**Goal of the exercise**
Using the data that follows, give the number of lines where the string "Soğutma" occurs, and nothing else.

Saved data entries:
___

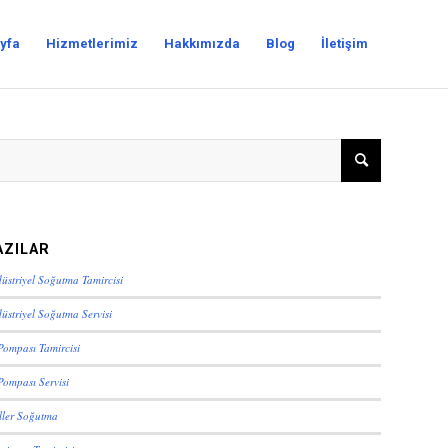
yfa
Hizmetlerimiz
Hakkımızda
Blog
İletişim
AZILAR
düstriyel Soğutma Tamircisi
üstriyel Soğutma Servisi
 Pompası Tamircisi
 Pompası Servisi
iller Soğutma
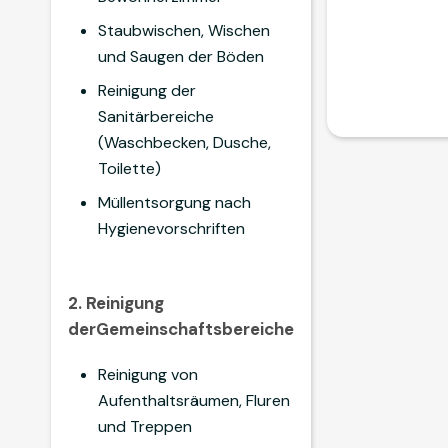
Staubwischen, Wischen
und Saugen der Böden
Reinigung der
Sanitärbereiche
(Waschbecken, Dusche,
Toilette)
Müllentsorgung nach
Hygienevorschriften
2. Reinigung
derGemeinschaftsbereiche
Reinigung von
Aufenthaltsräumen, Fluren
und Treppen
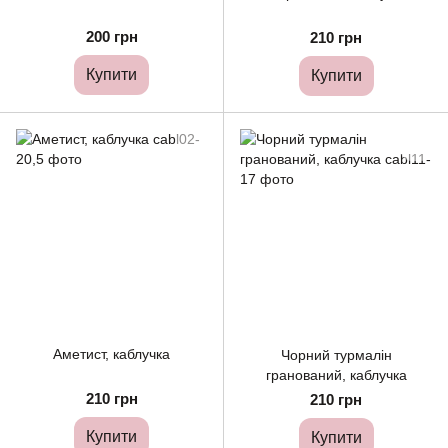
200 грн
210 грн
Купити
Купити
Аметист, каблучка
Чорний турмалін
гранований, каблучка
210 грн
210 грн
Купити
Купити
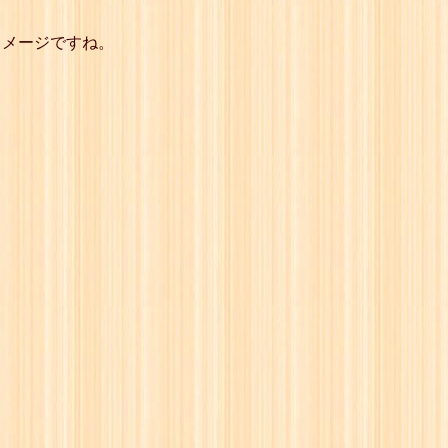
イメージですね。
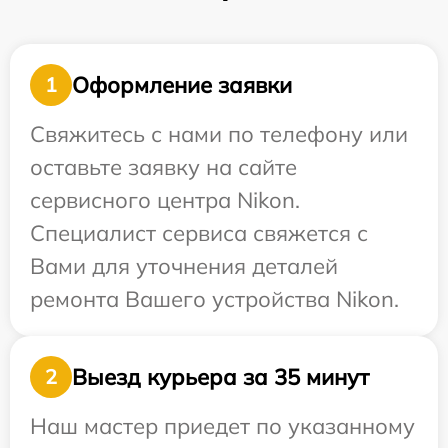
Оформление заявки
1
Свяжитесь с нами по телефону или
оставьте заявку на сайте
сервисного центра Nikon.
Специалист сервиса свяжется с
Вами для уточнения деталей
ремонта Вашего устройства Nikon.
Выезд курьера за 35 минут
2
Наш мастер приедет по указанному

___

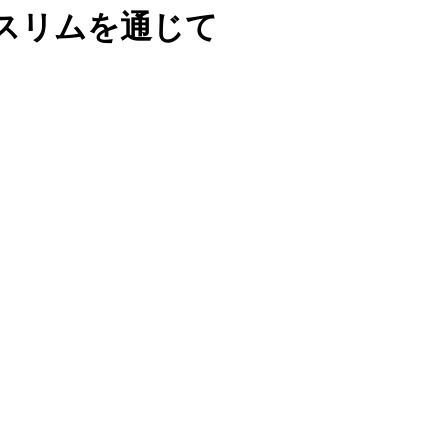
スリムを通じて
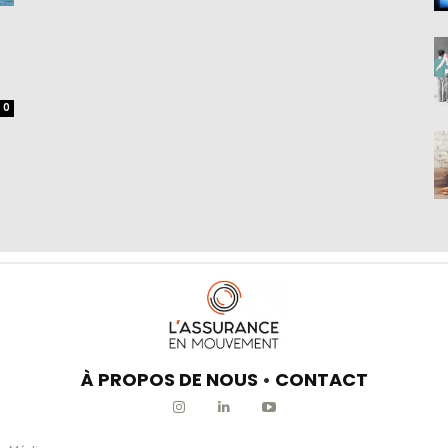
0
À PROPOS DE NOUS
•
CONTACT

___

**Solution for this exercise**
3